— start Data provided —

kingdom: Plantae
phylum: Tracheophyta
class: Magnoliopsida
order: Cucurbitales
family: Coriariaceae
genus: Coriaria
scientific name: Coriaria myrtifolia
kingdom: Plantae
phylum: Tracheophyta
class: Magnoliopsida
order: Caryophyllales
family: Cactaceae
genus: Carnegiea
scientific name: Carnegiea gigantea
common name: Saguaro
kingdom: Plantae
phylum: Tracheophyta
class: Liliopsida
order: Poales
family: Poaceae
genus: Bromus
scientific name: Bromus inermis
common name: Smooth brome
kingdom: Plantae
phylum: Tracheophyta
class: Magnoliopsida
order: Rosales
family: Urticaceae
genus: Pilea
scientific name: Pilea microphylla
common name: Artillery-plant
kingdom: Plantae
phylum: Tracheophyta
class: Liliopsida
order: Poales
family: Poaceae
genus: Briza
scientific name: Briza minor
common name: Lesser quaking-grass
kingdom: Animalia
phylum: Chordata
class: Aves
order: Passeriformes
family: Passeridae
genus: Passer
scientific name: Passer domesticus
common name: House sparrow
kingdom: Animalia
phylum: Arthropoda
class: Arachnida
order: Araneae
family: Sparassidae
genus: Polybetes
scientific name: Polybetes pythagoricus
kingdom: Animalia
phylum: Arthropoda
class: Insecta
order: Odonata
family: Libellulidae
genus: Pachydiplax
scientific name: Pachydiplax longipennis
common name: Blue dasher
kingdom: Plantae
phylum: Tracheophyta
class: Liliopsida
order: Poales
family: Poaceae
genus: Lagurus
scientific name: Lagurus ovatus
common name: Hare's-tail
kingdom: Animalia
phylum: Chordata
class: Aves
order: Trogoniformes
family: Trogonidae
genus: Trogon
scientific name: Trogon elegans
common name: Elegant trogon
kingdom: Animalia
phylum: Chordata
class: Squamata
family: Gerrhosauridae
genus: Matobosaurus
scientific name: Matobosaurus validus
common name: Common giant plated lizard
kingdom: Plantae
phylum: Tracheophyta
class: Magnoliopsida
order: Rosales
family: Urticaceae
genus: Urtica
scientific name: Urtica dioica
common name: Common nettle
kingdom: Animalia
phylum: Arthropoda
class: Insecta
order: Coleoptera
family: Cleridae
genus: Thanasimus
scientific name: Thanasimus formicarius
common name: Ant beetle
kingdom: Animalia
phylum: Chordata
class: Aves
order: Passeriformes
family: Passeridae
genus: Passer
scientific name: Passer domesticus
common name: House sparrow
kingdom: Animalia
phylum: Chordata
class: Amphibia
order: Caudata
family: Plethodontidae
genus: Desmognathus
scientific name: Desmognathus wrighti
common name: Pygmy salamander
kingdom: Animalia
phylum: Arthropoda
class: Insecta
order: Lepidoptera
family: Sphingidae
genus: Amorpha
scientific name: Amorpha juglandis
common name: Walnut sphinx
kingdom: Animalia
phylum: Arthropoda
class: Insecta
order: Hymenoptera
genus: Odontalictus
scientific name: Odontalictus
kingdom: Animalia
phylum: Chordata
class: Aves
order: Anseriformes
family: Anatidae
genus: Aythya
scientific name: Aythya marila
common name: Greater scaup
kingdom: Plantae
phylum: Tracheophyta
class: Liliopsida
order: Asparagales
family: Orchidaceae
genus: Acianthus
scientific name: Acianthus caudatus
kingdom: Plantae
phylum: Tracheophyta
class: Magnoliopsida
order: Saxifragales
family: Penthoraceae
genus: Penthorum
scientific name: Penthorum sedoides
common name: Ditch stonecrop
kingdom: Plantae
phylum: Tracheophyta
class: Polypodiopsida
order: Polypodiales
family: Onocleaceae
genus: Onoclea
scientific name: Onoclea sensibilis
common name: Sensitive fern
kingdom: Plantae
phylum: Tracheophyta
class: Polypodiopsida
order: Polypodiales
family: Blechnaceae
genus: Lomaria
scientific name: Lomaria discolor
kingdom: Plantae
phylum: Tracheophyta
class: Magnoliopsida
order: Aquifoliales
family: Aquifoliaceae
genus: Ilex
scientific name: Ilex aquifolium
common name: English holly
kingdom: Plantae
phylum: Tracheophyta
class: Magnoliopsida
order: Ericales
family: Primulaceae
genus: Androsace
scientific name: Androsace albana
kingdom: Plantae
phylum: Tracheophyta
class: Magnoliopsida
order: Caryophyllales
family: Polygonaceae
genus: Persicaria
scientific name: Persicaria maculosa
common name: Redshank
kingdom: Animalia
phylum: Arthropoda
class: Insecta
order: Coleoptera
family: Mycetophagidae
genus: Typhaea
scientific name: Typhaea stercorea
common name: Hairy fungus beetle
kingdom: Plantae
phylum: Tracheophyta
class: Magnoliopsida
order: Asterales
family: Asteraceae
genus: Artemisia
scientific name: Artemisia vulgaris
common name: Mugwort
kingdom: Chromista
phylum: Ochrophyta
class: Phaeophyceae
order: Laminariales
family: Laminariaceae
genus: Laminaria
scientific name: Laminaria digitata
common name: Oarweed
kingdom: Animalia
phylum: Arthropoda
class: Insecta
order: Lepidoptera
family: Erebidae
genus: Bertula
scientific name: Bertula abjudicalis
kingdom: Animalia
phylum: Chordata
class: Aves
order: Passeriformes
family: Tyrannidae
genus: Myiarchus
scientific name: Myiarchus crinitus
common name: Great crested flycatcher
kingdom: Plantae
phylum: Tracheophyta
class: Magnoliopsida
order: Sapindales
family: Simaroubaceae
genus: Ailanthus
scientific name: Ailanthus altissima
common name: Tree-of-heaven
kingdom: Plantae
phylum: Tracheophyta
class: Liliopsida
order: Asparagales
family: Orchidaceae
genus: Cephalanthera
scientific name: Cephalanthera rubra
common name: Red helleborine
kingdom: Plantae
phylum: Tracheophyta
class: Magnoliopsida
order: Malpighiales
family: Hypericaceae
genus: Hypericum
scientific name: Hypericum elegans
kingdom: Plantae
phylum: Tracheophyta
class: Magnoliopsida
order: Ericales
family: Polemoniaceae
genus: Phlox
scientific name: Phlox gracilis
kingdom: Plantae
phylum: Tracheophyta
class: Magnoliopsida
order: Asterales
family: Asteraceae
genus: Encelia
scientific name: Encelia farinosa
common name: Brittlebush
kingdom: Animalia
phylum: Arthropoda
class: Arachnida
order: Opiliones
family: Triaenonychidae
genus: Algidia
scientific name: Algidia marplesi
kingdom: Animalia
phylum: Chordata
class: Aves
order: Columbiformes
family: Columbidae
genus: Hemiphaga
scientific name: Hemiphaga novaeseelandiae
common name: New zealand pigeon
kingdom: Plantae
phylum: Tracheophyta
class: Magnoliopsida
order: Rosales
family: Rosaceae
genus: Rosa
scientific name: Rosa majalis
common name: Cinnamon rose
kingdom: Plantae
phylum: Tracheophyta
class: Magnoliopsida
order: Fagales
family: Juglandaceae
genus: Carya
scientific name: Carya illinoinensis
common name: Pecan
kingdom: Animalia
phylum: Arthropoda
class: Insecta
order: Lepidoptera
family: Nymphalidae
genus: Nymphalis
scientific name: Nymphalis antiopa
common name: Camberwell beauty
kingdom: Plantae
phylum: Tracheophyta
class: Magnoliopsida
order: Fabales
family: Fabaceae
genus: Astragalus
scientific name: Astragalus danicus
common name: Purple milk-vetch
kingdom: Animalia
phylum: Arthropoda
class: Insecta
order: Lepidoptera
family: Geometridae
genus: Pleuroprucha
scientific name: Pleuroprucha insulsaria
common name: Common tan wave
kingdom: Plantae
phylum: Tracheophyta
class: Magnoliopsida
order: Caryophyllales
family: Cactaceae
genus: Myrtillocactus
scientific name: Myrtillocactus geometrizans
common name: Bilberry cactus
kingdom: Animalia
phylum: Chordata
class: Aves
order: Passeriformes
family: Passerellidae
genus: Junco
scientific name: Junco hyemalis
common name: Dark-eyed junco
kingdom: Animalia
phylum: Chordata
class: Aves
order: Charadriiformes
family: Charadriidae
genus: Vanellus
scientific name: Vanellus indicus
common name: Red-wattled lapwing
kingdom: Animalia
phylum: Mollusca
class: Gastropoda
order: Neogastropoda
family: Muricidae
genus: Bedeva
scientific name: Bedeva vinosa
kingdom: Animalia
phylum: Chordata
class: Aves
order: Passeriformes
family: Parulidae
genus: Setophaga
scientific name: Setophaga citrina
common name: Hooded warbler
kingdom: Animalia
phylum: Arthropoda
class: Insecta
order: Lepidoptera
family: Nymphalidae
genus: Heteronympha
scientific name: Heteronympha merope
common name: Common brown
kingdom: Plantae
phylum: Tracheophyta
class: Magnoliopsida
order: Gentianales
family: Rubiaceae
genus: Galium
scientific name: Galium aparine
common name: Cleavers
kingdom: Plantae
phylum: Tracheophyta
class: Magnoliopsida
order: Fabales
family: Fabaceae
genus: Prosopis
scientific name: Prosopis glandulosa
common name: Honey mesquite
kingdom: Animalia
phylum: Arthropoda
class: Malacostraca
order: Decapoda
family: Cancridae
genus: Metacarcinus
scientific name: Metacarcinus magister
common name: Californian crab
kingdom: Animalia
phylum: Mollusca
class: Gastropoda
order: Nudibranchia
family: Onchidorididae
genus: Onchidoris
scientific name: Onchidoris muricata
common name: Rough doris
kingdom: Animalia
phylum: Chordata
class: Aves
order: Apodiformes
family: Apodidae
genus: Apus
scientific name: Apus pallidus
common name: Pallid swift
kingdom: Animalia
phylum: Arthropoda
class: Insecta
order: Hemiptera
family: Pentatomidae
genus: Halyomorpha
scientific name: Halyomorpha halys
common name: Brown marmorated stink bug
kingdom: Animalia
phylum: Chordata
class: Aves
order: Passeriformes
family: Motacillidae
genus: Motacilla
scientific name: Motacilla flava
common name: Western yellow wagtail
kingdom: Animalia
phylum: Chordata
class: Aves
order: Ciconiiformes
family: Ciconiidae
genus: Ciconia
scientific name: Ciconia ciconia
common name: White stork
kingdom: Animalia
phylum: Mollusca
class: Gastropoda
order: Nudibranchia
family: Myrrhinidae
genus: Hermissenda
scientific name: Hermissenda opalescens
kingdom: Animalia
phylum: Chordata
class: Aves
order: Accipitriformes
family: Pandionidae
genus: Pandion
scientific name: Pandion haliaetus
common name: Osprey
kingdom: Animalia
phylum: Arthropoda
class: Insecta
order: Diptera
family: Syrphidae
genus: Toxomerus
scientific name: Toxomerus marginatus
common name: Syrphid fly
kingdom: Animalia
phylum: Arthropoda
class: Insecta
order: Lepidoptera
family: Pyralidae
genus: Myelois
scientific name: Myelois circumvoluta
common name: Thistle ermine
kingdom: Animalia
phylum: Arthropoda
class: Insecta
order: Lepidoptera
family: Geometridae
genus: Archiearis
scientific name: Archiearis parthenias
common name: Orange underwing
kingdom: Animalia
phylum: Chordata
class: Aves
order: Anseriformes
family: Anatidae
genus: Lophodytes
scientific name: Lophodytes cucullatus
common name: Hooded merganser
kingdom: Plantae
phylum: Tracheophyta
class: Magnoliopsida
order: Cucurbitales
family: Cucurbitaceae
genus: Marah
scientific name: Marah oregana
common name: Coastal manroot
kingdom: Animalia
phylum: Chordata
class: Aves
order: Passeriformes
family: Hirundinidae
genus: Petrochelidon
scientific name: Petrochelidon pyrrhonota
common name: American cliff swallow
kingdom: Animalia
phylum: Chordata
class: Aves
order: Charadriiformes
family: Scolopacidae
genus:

— end Data provided —

Required work:
Print the lines of the items above without any change, beginning with the line containing "genus: Cephalanthera" and continuing through the line containing "genus: Bedeva", both included.

The completed task:
genus: Cephalanthera
scientific name: Cephalanthera rubra
common name: Red helleborine
kingdom: Plantae
phylum: Tracheophyta
class: Magnoliopsida
order: Malpighiales
family: Hypericaceae
genus: Hypericum
scientific name: Hypericum elegans
kingdom: Plantae
phylum: Tracheophyta
class: Magnoliopsida
order: Ericales
family: Polemoniaceae
genus: Phlox
scientific name: Phlox gracilis
kingdom: Plantae
phylum: Tracheophyta
class: Magnoliopsida
order: Asterales
family: Asteraceae
genus: Encelia
scientific name: Encelia farinosa
common name: Brittlebush
kingdom: Animalia
phylum: Arthropoda
class: Arachnida
order: Opiliones
family: Triaenonychidae
genus: Algidia
scientific name: Algidia marplesi
kingdom: Animalia
phylum: Chordata
class: Aves
order: Columbiformes
family: Columbidae
genus: Hemiphaga
scientific name: Hemiphaga novaeseelandiae
common name: New zealand pigeon
kingdom: Plantae
phylum: Tracheophyta
class: Magnoliopsida
order: Rosales
family: Rosaceae
genus: Rosa
scientific name: Rosa majalis
common name: Cinnamon rose
kingdom: Plantae
phylum: Tracheophyta
class: Magnoliopsida
order: Fagales
family: Juglandaceae
genus: Carya
scientific name: Carya illinoinensis
common name: Pecan
kingdom: Animalia
phylum: Arthropoda
class: Insecta
order: Lepidoptera
family: Nymphalidae
genus: Nymphalis
scientific name: Nymphalis antiopa
common name: Camberwell beauty
kingdom: Plantae
phylum: Tracheophyta
class: Magnoliopsida
order: Fabales
family: Fabaceae
genus: Astragalus
scientific name: Astragalus danicus
common name: Purple milk-vetch
kingdom: Animalia
phylum: Arthropoda
class: Insecta
order: Lepidoptera
family: Geometridae
genus: Pleuroprucha
scientific name: Pleuroprucha insulsaria
common name: Common tan wave
kingdom: Plantae
phylum: Tracheophyta
class: Magnoliopsida
order: Caryophyllales
family: Cactaceae
genus: Myrtillocactus
scientific name: Myrtillocactus geometrizans
common name: Bilberry cactus
kingdom: Animalia
phylum: Chordata
class: Aves
order: Passeriformes
family: Passerellidae
genus: Junco
scientific name: Junco hyemalis
common name: Dark-eyed junco
kingdom: Animalia
phylum: Chordata
class: Aves
order: Charadriiformes
family: Charadriidae
genus: Vanellus
scientific name: Vanellus indicus
common name: Red-wattled lapwing
kingdom: Animalia
phylum: Mollusca
class: Gastropoda
order: Neogastropoda
family: Muricidae
genus: Bedeva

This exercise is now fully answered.